Chart interpretation exercises
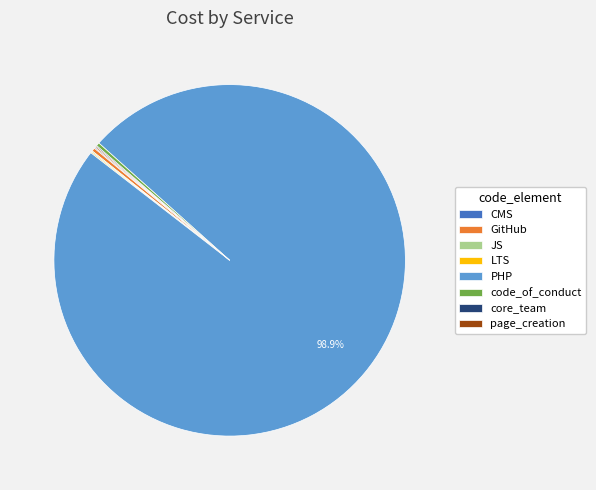

Which category has the biggest portion of the pie?

PHP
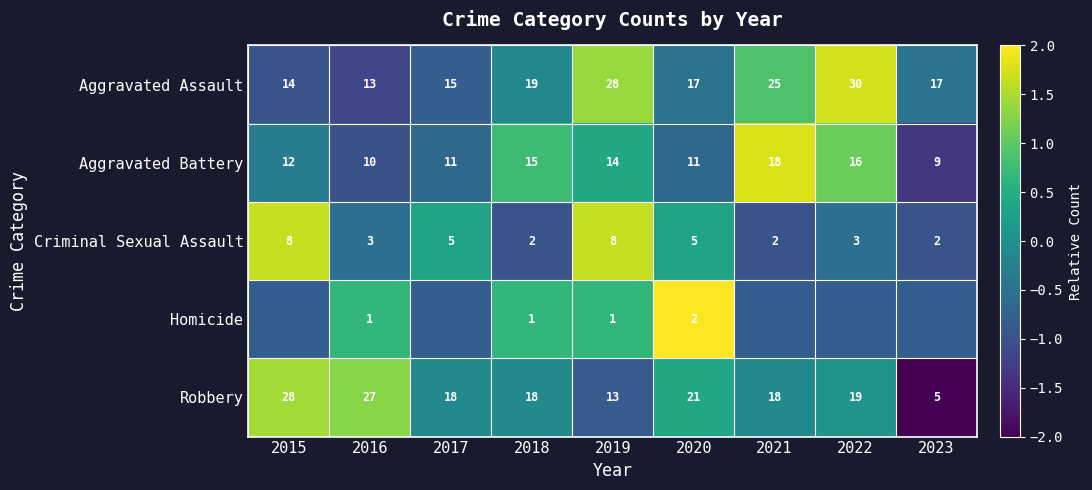

Rank the categories by Robbery value from lowest to highest.

2023, 2019, 2017, 2018, 2021, 2022, 2020, 2016, 2015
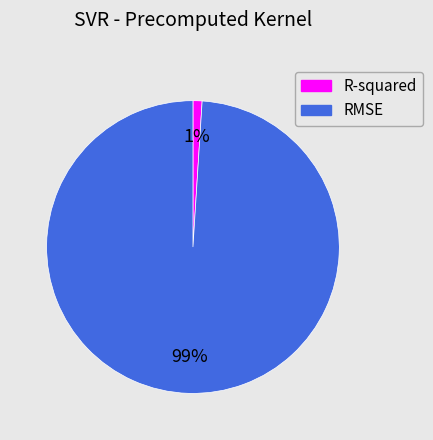

The R-squared slice represents 11% of the pie. True or false?

False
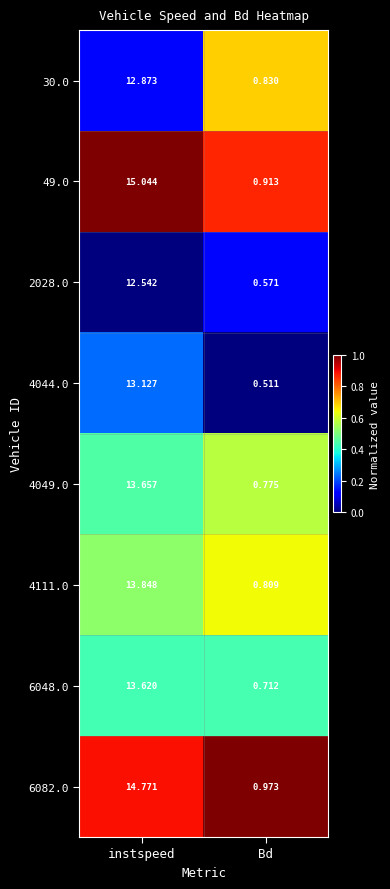

At which label does 6048.0 first exceed 13?

instspeed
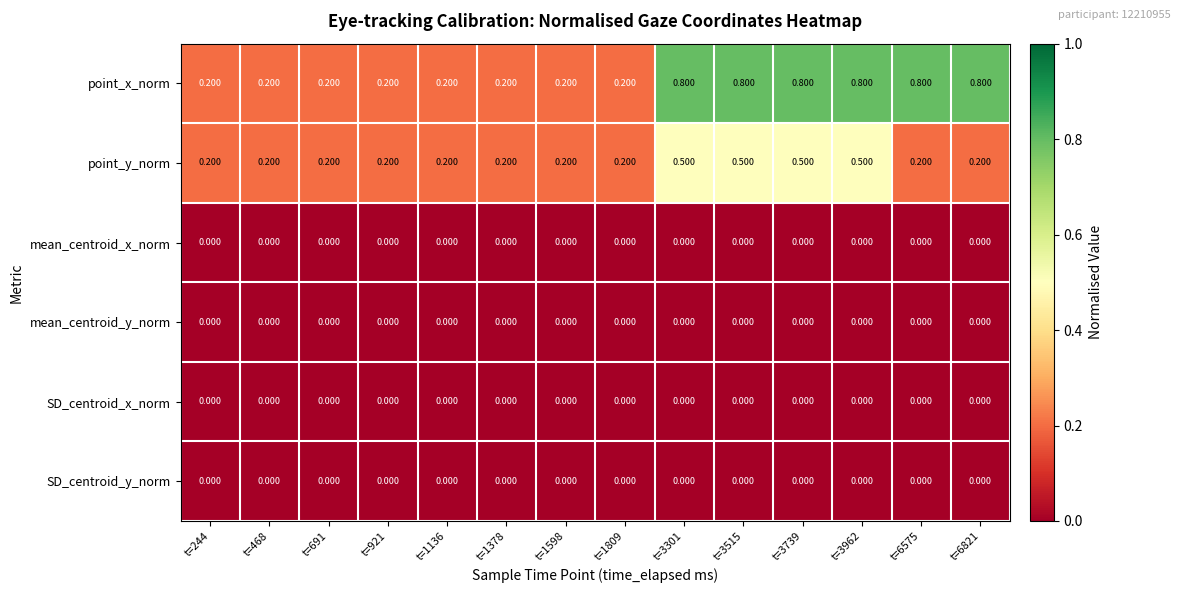

Count the number of categories in the chart.

14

▶ [Activity]: Give the lines from the one containing "Rank the categories" through the end of the items as a Markdown table with columns Row and Line. Number each line, skip blank lines, and leave out the pictures.

▶ [Response for this exercise]:
| Row | Line |
|---|---|
| 1 | Rank the categories by Robbery value from lowest to highest. |
| 2 | 2023, 2019, 2017, 2018, 2021, 2022, 2020, 2016, 2015 |
| 3 | The R-squared slice represents 11% of the pie. True or false? |
| 4 | False |
| 5 | At which label does 6048.0 first exceed 13? |
| 6 | instspeed |
| 7 | Count the number of categories in the chart. |
| 8 | 14 |